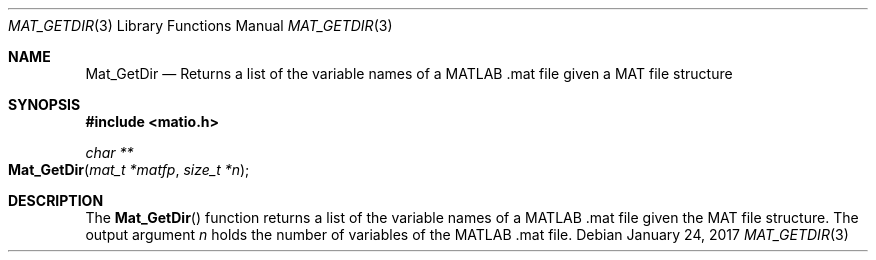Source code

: .\" Copyright (c) 2012-2017 Christopher C. Hulbert
.\" All rights reserved.
.\"
.\" Redistribution and use in source and binary forms, with or without
.\" modification, are permitted provided that the following conditions
.\" are met:
.\"
.\" 1. Redistributions of source code must retain the above copyright
.\"    notice, this list of conditions and the following disclaimer.
.\"
.\" 2. Redistributions in binary form must reproduce the above copyright
.\"    notice, this list of conditions and the following disclaimer in the
.\"    documentation and/or other materials provided with the distribution.
.\"
.\" THIS SOFTWARE IS PROVIDED BY CHRISTOPHER C. HULBERT ``AS IS'' AND
.\" ANY EXPRESS OR IMPLIED WARRANTIES, INCLUDING, BUT NOT LIMITED TO, THE
.\" IMPLIED WARRANTIES OF MERCHANTABILITY AND FITNESS FOR A PARTICULAR PURPOSE
.\" ARE DISCLAIMED.  IN NO EVENT SHALL CHRISTOPHER C. HULBERT OR CONTRIBUTORS
.\" BE LIABLE FOR ANY DIRECT, INDIRECT, INCIDENTAL, SPECIAL, EXEMPLARY, OR
.\" CONSEQUENTIAL DAMAGES (INCLUDING, BUT NOT LIMITED TO, PROCUREMENT OF
.\" SUBSTITUTE GOODS OR SERVICES; LOSS OF USE, DATA, OR PROFITS; OR BUSINESS
.\" INTERRUPTION) HOWEVER CAUSED AND ON ANY THEORY OF LIABILITY, WHETHER IN
.\" CONTRACT, STRICT LIABILITY, OR TORT (INCLUDING NEGLIGENCE OR OTHERWISE)
.\" ARISING IN ANY WAY OUT OF THE USE OF THIS SOFTWARE, EVEN IF ADVISED OF THE
.\" POSSIBILITY OF SUCH DAMAGE.
.\"
.Dd January 24, 2017
.Dt MAT_GETDIR 3
.Os
.Sh NAME
.Nm Mat_GetDir
.Nd Returns a list of the variable names of a MATLAB .mat file given a MAT file
structure
.Sh SYNOPSIS
.Fd #include <matio.h>
.Ft char **
.Fo Mat_GetDir
.Fa "mat_t *matfp"
.Fa "size_t *n"
.Fc
.Sh DESCRIPTION
The
.Fn Mat_GetDir
function returns a list of the variable names of a MATLAB .mat file given the
MAT file structure. The output argument
.Fa n
holds the number of variables of the MATLAB .mat file.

■ ■ ■

**EXERCISE**
Above are the entries. Copy exactly the part that opens with the line containing "the following conditions" and closes with the line containing "LIABILITY, WHETHER IN", and no more.

**EXERCISE ANSWER**
.\" modification, are permitted provided that the following conditions
.\" are met:
.\"
.\" 1. Redistributions of source code must retain the above copyright
.\"    notice, this list of conditions and the following disclaimer.
.\"
.\" 2. Redistributions in binary form must reproduce the above copyright
.\"    notice, this list of conditions and the following disclaimer in the
.\"    documentation and/or other materials provided with the distribution.
.\"
.\" THIS SOFTWARE IS PROVIDED BY CHRISTOPHER C. HULBERT ``AS IS'' AND
.\" ANY EXPRESS OR IMPLIED WARRANTIES, INCLUDING, BUT NOT LIMITED TO, THE
.\" IMPLIED WARRANTIES OF MERCHANTABILITY AND FITNESS FOR A PARTICULAR PURPOSE
.\" ARE DISCLAIMED.  IN NO EVENT SHALL CHRISTOPHER C. HULBERT OR CONTRIBUTORS
.\" BE LIABLE FOR ANY DIRECT, INDIRECT, INCIDENTAL, SPECIAL, EXEMPLARY, OR
.\" CONSEQUENTIAL DAMAGES (INCLUDING, BUT NOT LIMITED TO, PROCUREMENT OF
.\" SUBSTITUTE GOODS OR SERVICES; LOSS OF USE, DATA, OR PROFITS; OR BUSINESS
.\" INTERRUPTION) HOWEVER CAUSED AND ON ANY THEORY OF LIABILITY, WHETHER IN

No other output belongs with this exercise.